==== Supplied records ====
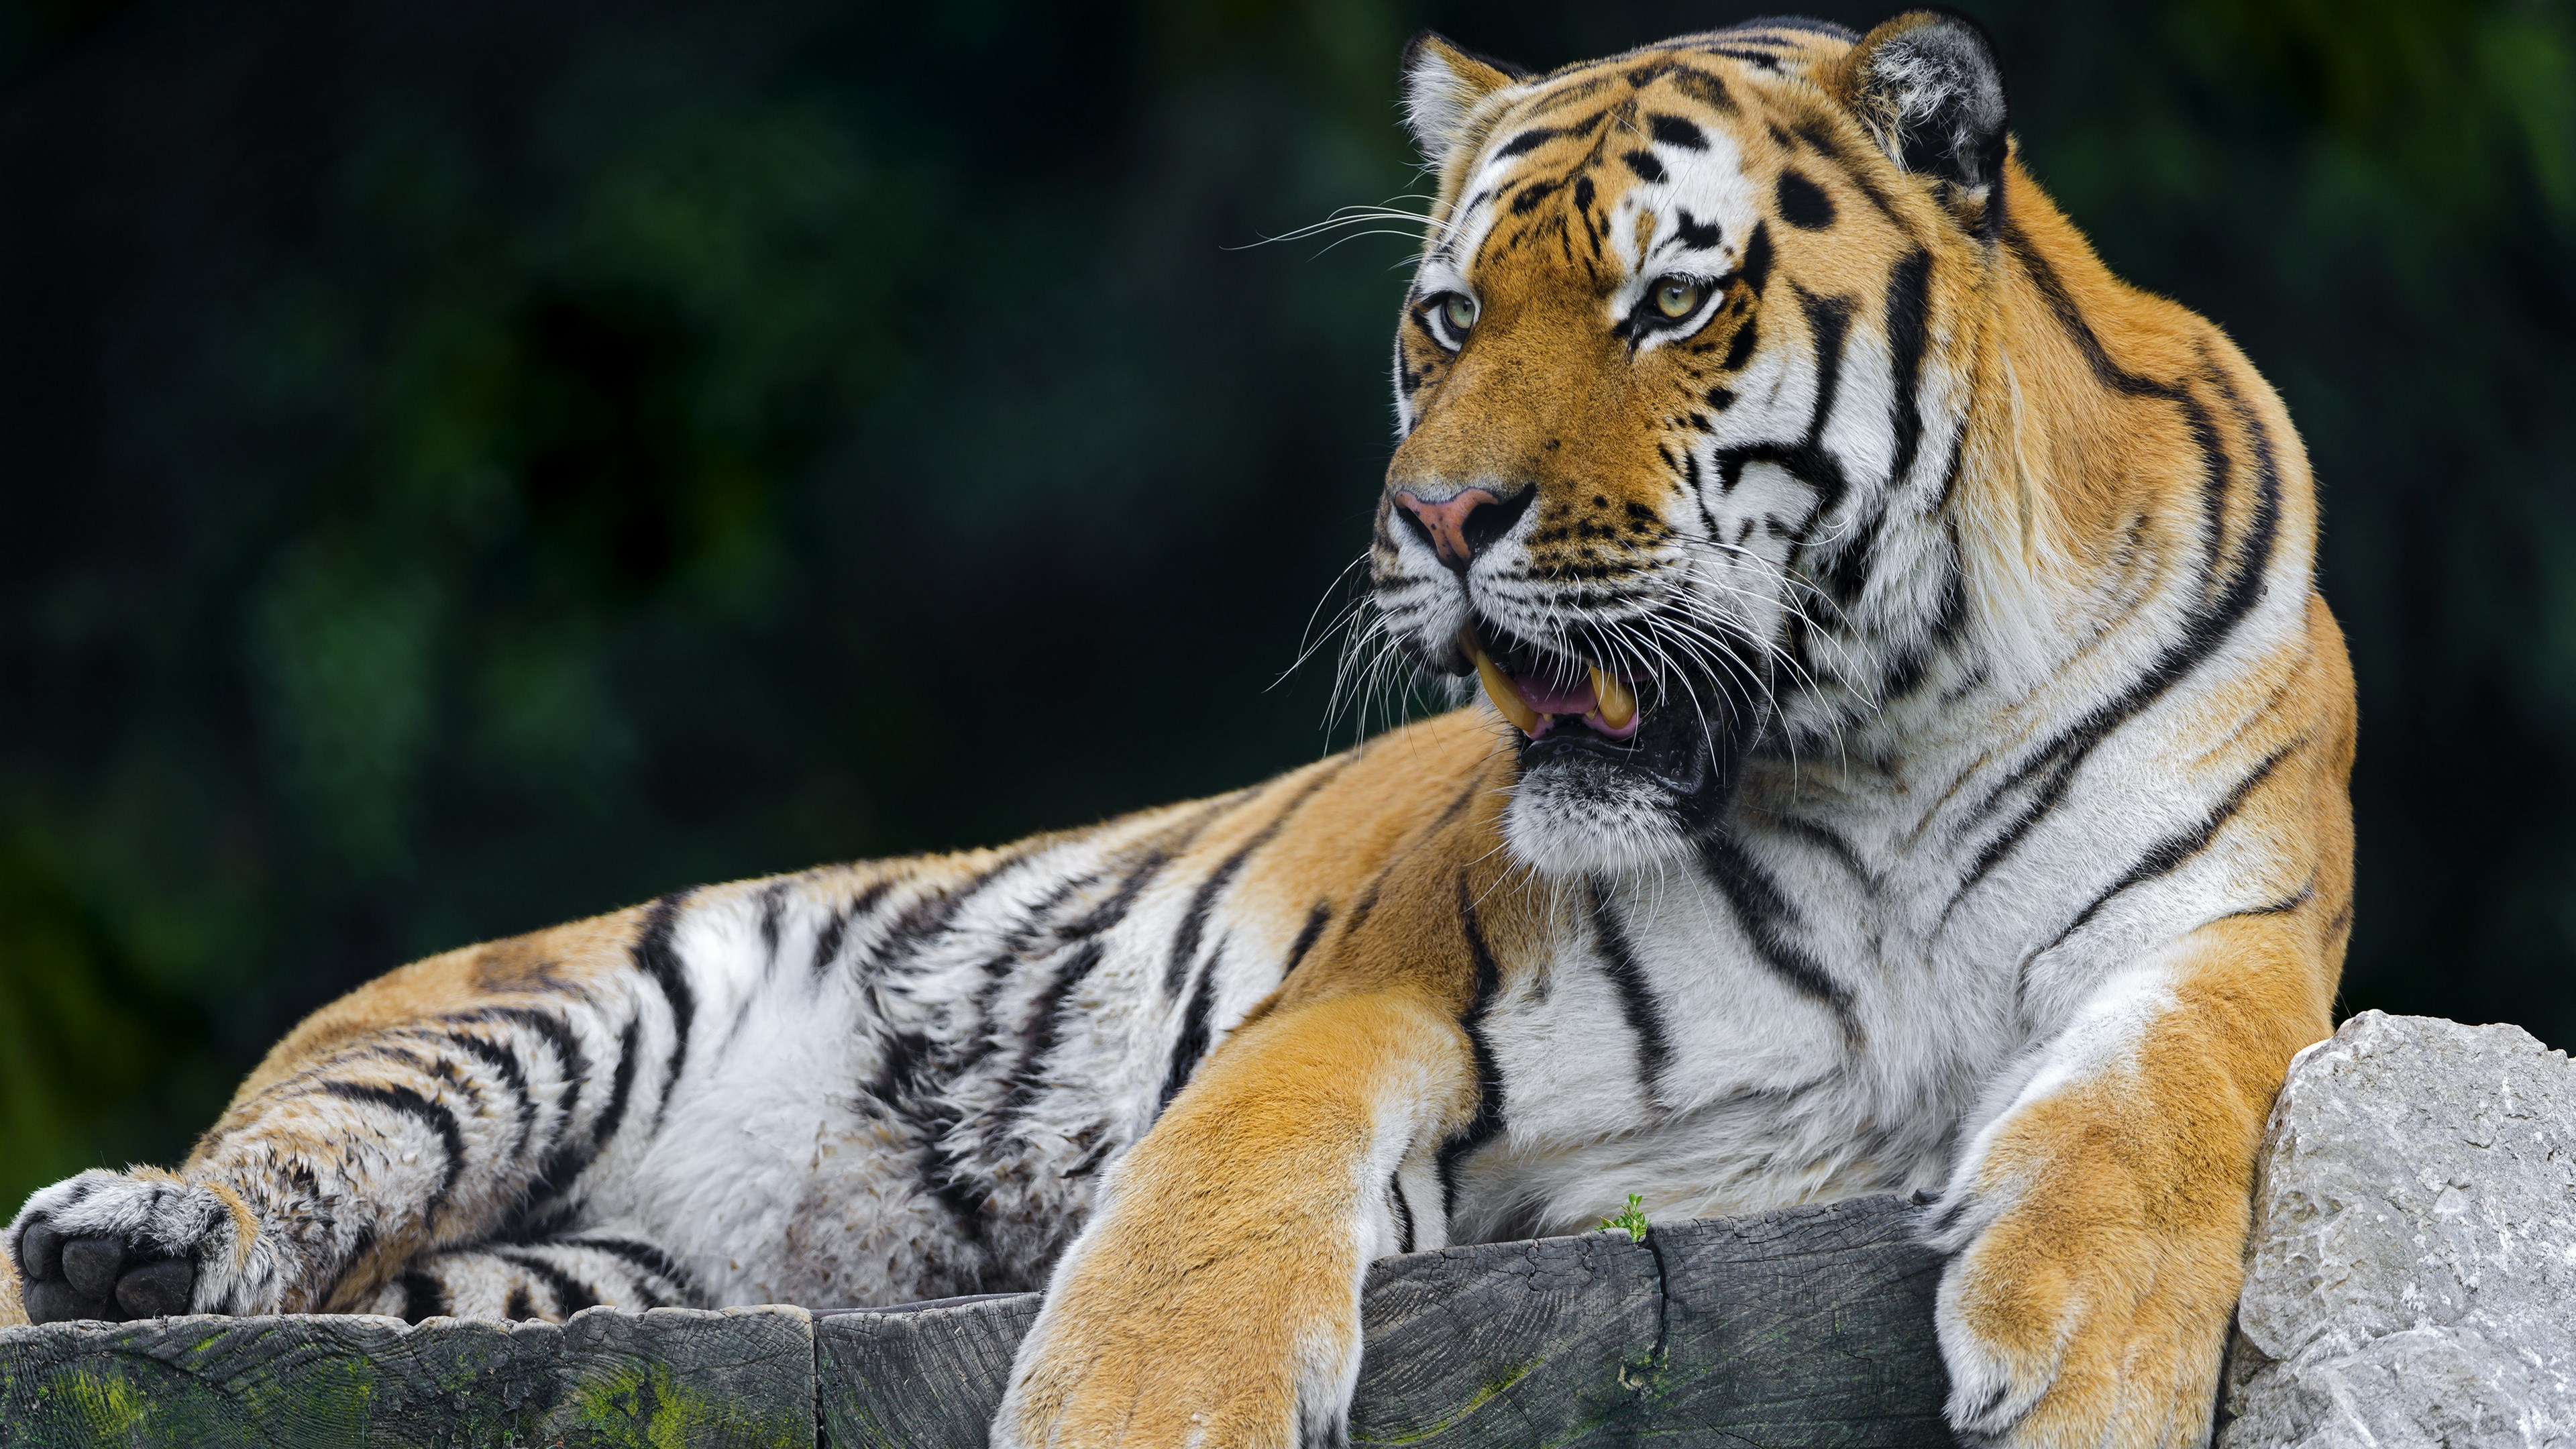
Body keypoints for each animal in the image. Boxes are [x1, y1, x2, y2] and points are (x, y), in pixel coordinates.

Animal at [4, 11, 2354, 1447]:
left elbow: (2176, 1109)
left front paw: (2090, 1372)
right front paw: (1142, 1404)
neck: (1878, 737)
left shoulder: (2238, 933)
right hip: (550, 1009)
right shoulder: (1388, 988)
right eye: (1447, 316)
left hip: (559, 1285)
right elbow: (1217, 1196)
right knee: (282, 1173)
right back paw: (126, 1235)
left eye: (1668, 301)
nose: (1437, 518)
====
● **Your assignment**
Look for "right elbow: (1217, 1196)" in the records. Write out its line and every later line through the end exactly, with nothing more.

● **Result of the exercise**
right elbow: (1217, 1196)
right knee: (282, 1173)
right back paw: (126, 1235)
left eye: (1668, 301)
nose: (1437, 518)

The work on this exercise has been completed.